Somewhere out there, Ed Bronston was moving closer and closer to his victim. Somewhere, a victim sitting in his house, or maybe still making his way back home. If she could somehow get onto the right track, start moving in the same direction so that she was on a collision course with one of them, maybe she could force a vision to come.
Laura rested her head against her hand, one elbow propped on the side door, as she pulled up toward a red light. She was getting nowhere. On the one night that she desperately needed to get somewhere, she felt like she was just driving around in circles.
She looked up, the red of the traffic light seeming to burn right into her brain. It was so bright. So bright that it seemed to be making her head pulse with pain. No wonder, after she had had so many visions, forced herself to see so many things.
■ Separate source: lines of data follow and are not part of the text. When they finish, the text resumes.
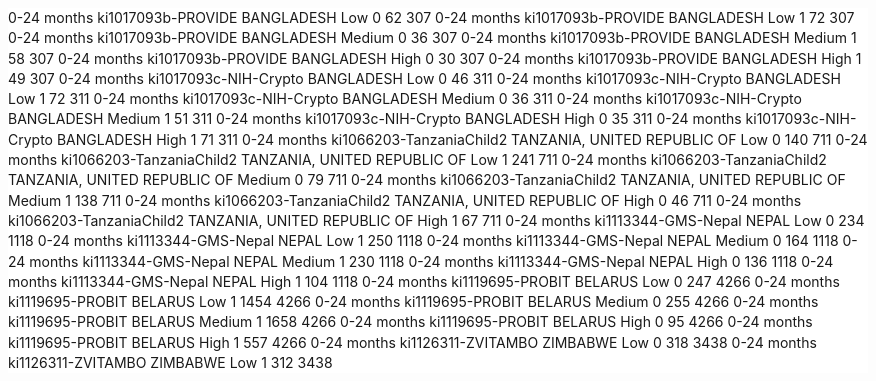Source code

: 0-24 months   ki1017093b-PROVIDE         BANGLADESH                     Low                   0       62     307
0-24 months   ki1017093b-PROVIDE         BANGLADESH                     Low                   1       72     307
0-24 months   ki1017093b-PROVIDE         BANGLADESH                     Medium                0       36     307
0-24 months   ki1017093b-PROVIDE         BANGLADESH                     Medium                1       58     307
0-24 months   ki1017093b-PROVIDE         BANGLADESH                     High                  0       30     307
0-24 months   ki1017093b-PROVIDE         BANGLADESH                     High                  1       49     307
0-24 months   ki1017093c-NIH-Crypto      BANGLADESH                     Low                   0       46     311
0-24 months   ki1017093c-NIH-Crypto      BANGLADESH                     Low                   1       72     311
0-24 months   ki1017093c-NIH-Crypto      BANGLADESH                     Medium                0       36     311
0-24 months   ki1017093c-NIH-Crypto      BANGLADESH                     Medium                1       51     311
0-24 months   ki1017093c-NIH-Crypto      BANGLADESH                     High                  0       35     311
0-24 months   ki1017093c-NIH-Crypto      BANGLADESH                     High                  1       71     311
0-24 months   ki1066203-TanzaniaChild2   TANZANIA, UNITED REPUBLIC OF   Low                   0      140     711
0-24 months   ki1066203-TanzaniaChild2   TANZANIA, UNITED REPUBLIC OF   Low                   1      241     711
0-24 months   ki1066203-TanzaniaChild2   TANZANIA, UNITED REPUBLIC OF   Medium                0       79     711
0-24 months   ki1066203-TanzaniaChild2   TANZANIA, UNITED REPUBLIC OF   Medium                1      138     711
0-24 months   ki1066203-TanzaniaChild2   TANZANIA, UNITED REPUBLIC OF   High                  0       46     711
0-24 months   ki1066203-TanzaniaChild2   TANZANIA, UNITED REPUBLIC OF   High                  1       67     711
0-24 months   ki1113344-GMS-Nepal        NEPAL                          Low                   0      234    1118
0-24 months   ki1113344-GMS-Nepal        NEPAL                          Low                   1      250    1118
0-24 months   ki1113344-GMS-Nepal        NEPAL                          Medium                0      164    1118
0-24 months   ki1113344-GMS-Nepal        NEPAL                          Medium                1      230    1118
0-24 months   ki1113344-GMS-Nepal        NEPAL                          High                  0      136    1118
0-24 months   ki1113344-GMS-Nepal        NEPAL                          High                  1      104    1118
0-24 months   ki1119695-PROBIT           BELARUS                        Low                   0      247    4266
0-24 months   ki1119695-PROBIT           BELARUS                        Low                   1     1454    4266
0-24 months   ki1119695-PROBIT           BELARUS                        Medium                0      255    4266
0-24 months   ki1119695-PROBIT           BELARUS                        Medium                1     1658    4266
0-24 months   ki1119695-PROBIT           BELARUS                        High                  0       95    4266
0-24 months   ki1119695-PROBIT           BELARUS                        High                  1      557    4266
0-24 months   ki1126311-ZVITAMBO         ZIMBABWE                       Low                   0      318    3438
0-24 months   ki1126311-ZVITAMBO         ZIMBABWE                       Low                   1      312    3438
But this pain seemed so insistent, so harsh—
Laura found herself looking down at the same head she had seen before, the same cap of hair. The man, the one who was going to die. It was him. But this time he was not sitting in front of her television. He was walking, heading to a refrigerator , moving across a shabby kitchen. He opened the refrigerator and pulled out a bottle of beer, cold enough that he pressed it to his forehead with an audible sigh of relief. He was still wearing his coat. He must only just have come in from work.
A phone rang out, loud and startling. Laura felt the noise ricocheting around inside her skull, reminding her yet again that pain was the price of seeing the future. Even here, she could not avoid it. She watched as Alex, or whoever he was, headed toward the landline, frowning at it as he picked it up. It was on a low table.
“Hello?” he said.
Laura could not hear what came next on the other end of the line, could only see Alex frowning. The table, she could see, was scattered with envelopes. Unopened mail. One of them was stamped with a red “URGENT.”